One example is bionic eyes, whereby a camera transmits high-frequency radio signals to a microchip implanted in the retina. Electrodes on the implanted chip convert these signals into electrical impulses to stimulate cells in the retina that connect to the optic nerve.
These impulses are then passed down along the optic nerve to the vision processing centres of the brain, where they are interpreted as an image.
“We can get close to replication of the body in a lot of things, but I don’t think we’re ever going to replicate 100 per cent what happens naturally. In a lot of cases maybe we are close enough – such as prosthetic limbs, or even hearts,” Dr Stevens says.
“But others are not especially close. Bionic eyes, for example, currently produce a pixelated greyscale image and they are still some way away from matching the amazing details you can see with a real eye.
“UNSW has been at the forefront of this technology and the team has made great strides, and in the future the results will hopefully keep getting better and better.”
Dr Stevens says there are many unanswered ethical and philosophical questions arising from bionics. Such as ‘If you could replace all parts of your body, would you still be a human?’
Another springs from his own research into bionic hearts, given the fact that artificial versions of the organ use a mini-turbine to push blood through the body at a steady rate.
This means people with a bionic heart do not have a pulse in the traditional sense. Which is a profound and perhaps unnerving experience.
“The turbine means artificial hearts can be smaller and more efficient, but there is a psychological knock-on effect because there is this idea that having a pulse means you are alive,” Dr Stevens says.
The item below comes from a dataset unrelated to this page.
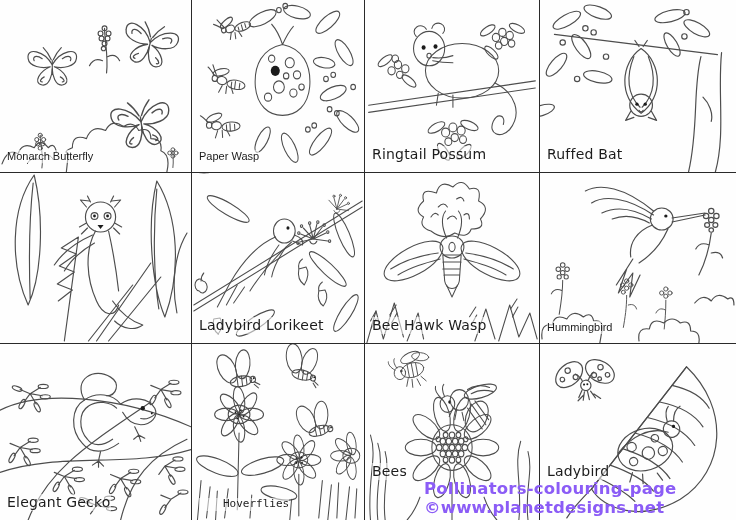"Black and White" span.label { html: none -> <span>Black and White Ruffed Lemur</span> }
“In this way, we're subverting billions of years of human nature. Our current understanding is that pulse equals life and if there is no pulse then you must be dead. But that isn’t necessarily the reality anymore.”
Dr Stevens hopes his own research will help people who require artificial hearts live a much more normal and active life, rather than just ensuring they stay alive.
“A real heart automatically responds and adapts depending on the activity you are doing, whether that is exercising, going upstairs, sleeping, or just straining to lift something. Your heart is constantly adapting and changing how much it pumps and what rate it pumps at,” he says.
“My job in my research is to make artificial hearts do the same thing. At the moment, artificial hearts pump at a very fixed rate with a fixed output and they are designed purely to keep people alive.
“But they are a little bit dumb in that respect and we want to make them smarter and to give people confidence that their artificial heart can respond to their changing activities. In addition, that gives them a broader range of things they can do, rather than just existing.
“At the moment we can add years to people’s life, but now it’s about adding life to those years.”